In that movie, which seems prehistoric but it goes back only to 2002, we were introduced to a nothing-short-of-Orwellian “personal advertising” scenario (refresh your memory with this scene from Youtube).
Software reading facial expressions: the future is already here
Well, as many as 37 years are left to 2054, but we are by no means equally distant from those science-fiction scenarios.
Actually recent news report that the Italian Guarantor of privacy has sent an information request to Quividi, the French company installing and managing the advertising totems in Milan’s Central railway station (as well as in many other places).
The reason? The founder of Hermes Centre for transparency and digital human rights, Giovanni Pellerano, attracted by a malfunctioning display, found that these tools are not just aimed to project advertising and train schedules, but they are also able to recognize the passers-by’s facial expressions so to profile gender, age (estimated), distinctive features (beard, moustache, glasses), mood (estimated), users’ number and level of attention – invaluable information to measure the success of a display campaign in terms of both marketing and neuromarketing.
Outdoor advertising is dead. Long live outdoor advertising
Science fiction? Far from it! In Zurich train station, even the administration of the canton of Grisons has launched an interactive tourist promotion campaign, thanks to a “smart column” able to engage in a conversation with passersby.
Such an original idea drew the attention not only of tourists, but also of both media and social networks.
It’s yet another proof that those who announced the death of traditional advertising tools – in this case of billboards – were grossly wrong, because they didn’t take into account these means evolving thanks to technology (just keep repeating it like a mantra: you can’t do marketing and communication only by the web!).

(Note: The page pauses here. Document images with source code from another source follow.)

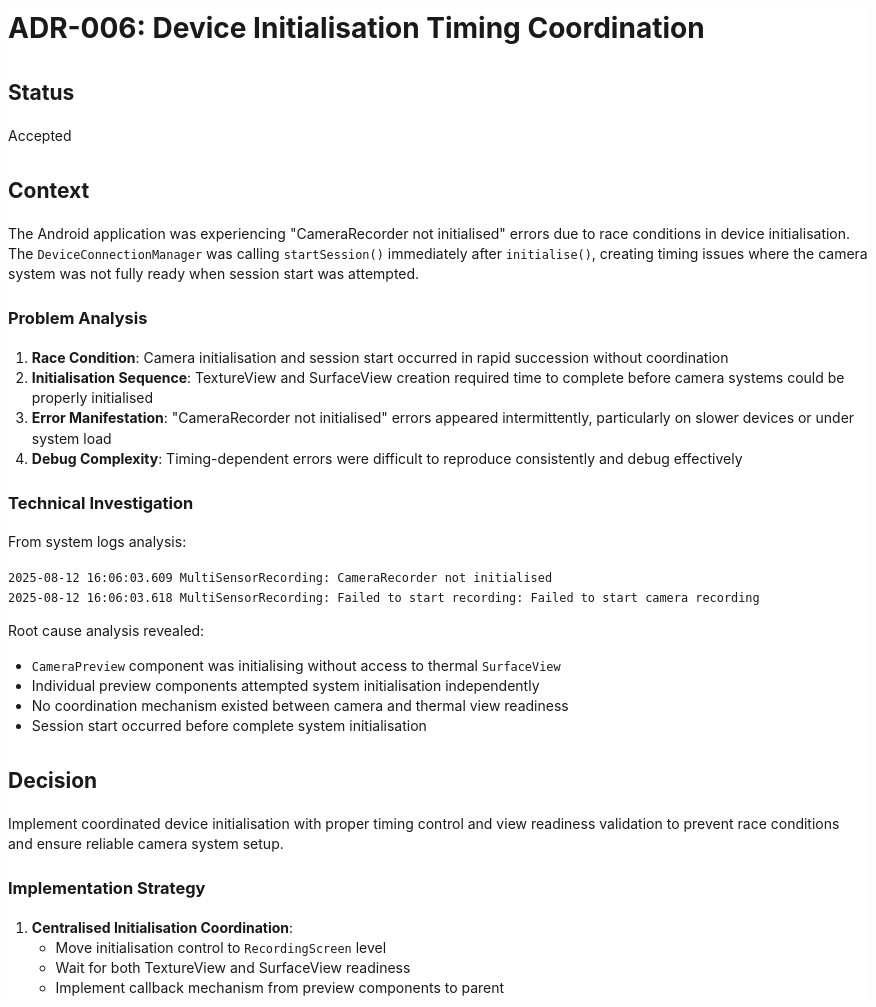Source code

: # ADR-006: Device Initialisation Timing Coordination

## Status

Accepted

## Context

The Android application was experiencing "CameraRecorder not initialised" errors due to race conditions in device initialisation. The `DeviceConnectionManager` was calling `startSession()` immediately after `initialise()`, creating timing issues where the camera system was not fully ready when session start was attempted.

### Problem Analysis

1. **Race Condition**: Camera initialisation and session start occurred in rapid succession without coordination
2. **Initialisation Sequence**: TextureView and SurfaceView creation required time to complete before camera systems could be properly initialised
3. **Error Manifestation**: "CameraRecorder not initialised" errors appeared intermittently, particularly on slower devices or under system load
4. **Debug Complexity**: Timing-dependent errors were difficult to reproduce consistently and debug effectively

### Technical Investigation

From system logs analysis:
```
2025-08-12 16:06:03.609 MultiSensorRecording: CameraRecorder not initialised
2025-08-12 16:06:03.618 MultiSensorRecording: Failed to start recording: Failed to start camera recording
```

Root cause analysis revealed:
- `CameraPreview` component was initialising without access to thermal `SurfaceView`
- Individual preview components attempted system initialisation independently
- No coordination mechanism existed between camera and thermal view readiness
- Session start occurred before complete system initialisation

## Decision

Implement coordinated device initialisation with proper timing control and view readiness validation to prevent race conditions and ensure reliable camera system setup.

### Implementation Strategy

1. **Centralised Initialisation Coordination**:
   - Move initialisation control to `RecordingScreen` level
   - Wait for both TextureView and SurfaceView readiness
   - Implement callback mechanism from preview components to parent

But even more, it’s the umpteenth proof that tourism marketing, if well done (and if the Guarantor won’t throw a spanner in your works as well), brings leads – you bet!
Much ado about nothing
So why did a polemic burst in recent days against the totem of Milan’s Central Station?
For a point of principle, I would say. Under the law, actually, the acquisition of biometric data (facial expressions, whether related to identifiable individuals, belong to this category) is equal to the processing of personal information and it’s thus necessary that users are informed and give explicit consent – which in Milan’s Central Station never happened in the last seven years (Quividi’s interactive totems have been on since 2011).
However, if we move from theoretical principles to practice, those totems in Milan’s station seem simply used as “people counters”, as shown in the preliminary verification already carried out by the Authority in 2011. The software, in other words, wouldn’t be in any way able to identify the individuals captured by the camera, and the shooting itself would be immediately removed from memory due to real-time data processing.
The discovery of a fault not promptly handled by Quividi prompted the Guarantor to request an additional check, but it is most likely that no wrongdoing will pop up. Italian media, however, really like crying wolf as soon as they get the chance…
Much ado about nothing then? It seems so. After all, what else can we expect in a land that – with a procedure whose slowness is one-of-a-kind – claim to “defend” web users from cookies, as if they were a virus?
What then could ever do who doesn’t accept them? Return directly to the 80’s? I wish it were that simple!